+++ SUPPLIED INFORMATION +++

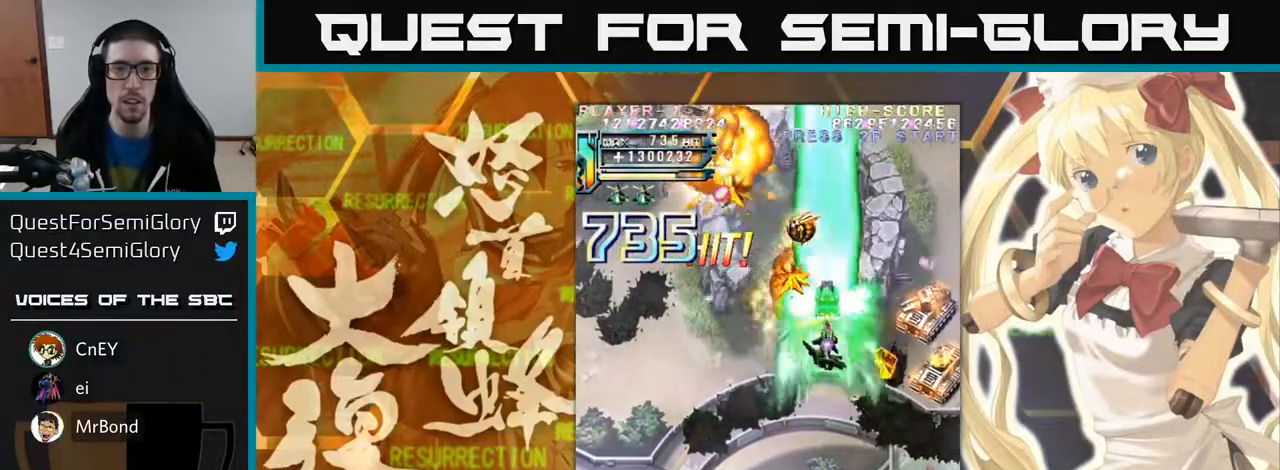
Gameplay with a controller (arcade stick); each line is a JSON object with the inputs held at the frame after it (dt_ms = milliseconds from this image to that frame). "events" lists button and stick changes between this image and that frame as [ms after this image, input, new state], when the widget could be followed in between. Not read: L3 R3 other_buttons.
{"dt_ms": 500, "buttons": [], "left_stick": "up", "events": [[17, "left_stick", "down-right"], [183, "left_stick", "center"], [233, "left_stick", "left"], [333, "left_stick", "down"], [400, "left_stick", "right"], [500, "left_stick", "up"]]}
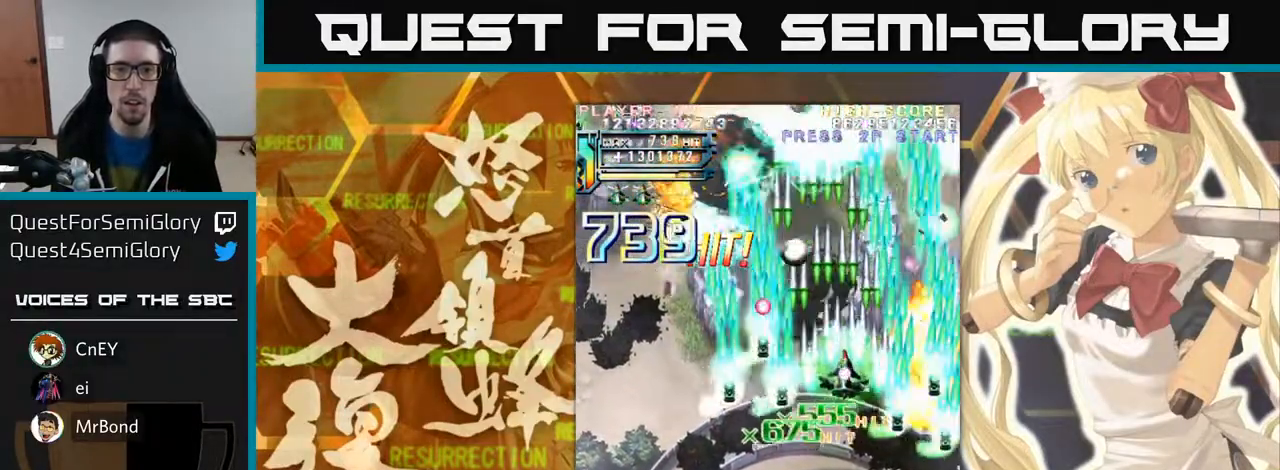
{"dt_ms": 500, "buttons": [], "left_stick": "left"}
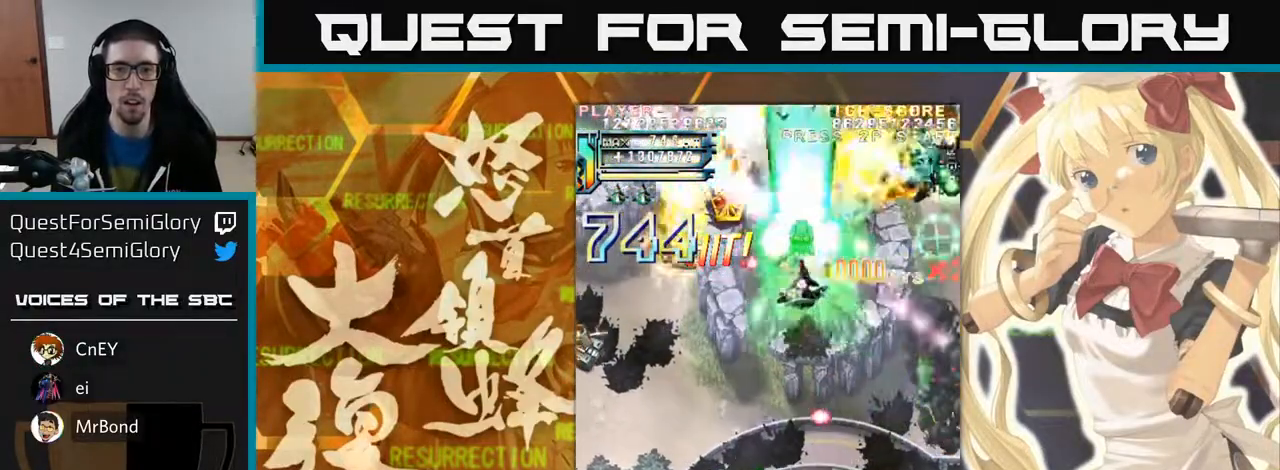
{"dt_ms": 500, "buttons": [], "left_stick": "down-left"}
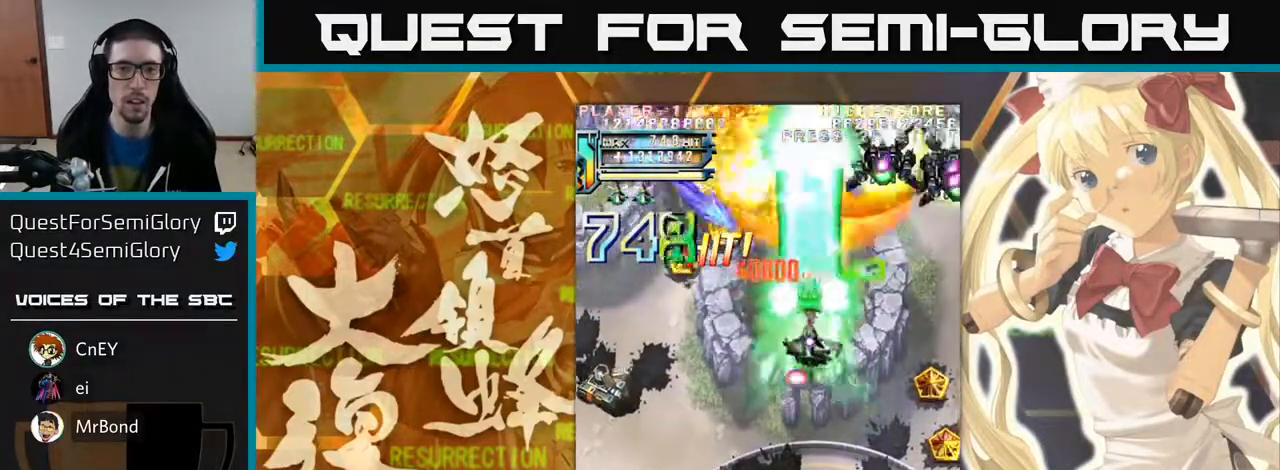
{"dt_ms": 500, "buttons": [], "left_stick": "down", "events": [[267, "left_stick", "down-right"], [450, "left_stick", "down"]]}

+++

EXERCISE DIRECTIONS -> Look through the entries and return each line that has the word "down" in it.

TASK OUTPUT ->
{"dt_ms": 500, "buttons": [], "left_stick": "up", "events": [[17, "left_stick", "down-right"], [183, "left_stick", "center"], [233, "left_stick", "left"], [333, "left_stick", "down"], [400, "left_stick", "right"], [500, "left_stick", "up"]]}
{"dt_ms": 500, "buttons": [], "left_stick": "down-left"}
{"dt_ms": 500, "buttons": [], "left_stick": "down", "events": [[267, "left_stick", "down-right"], [450, "left_stick", "down"]]}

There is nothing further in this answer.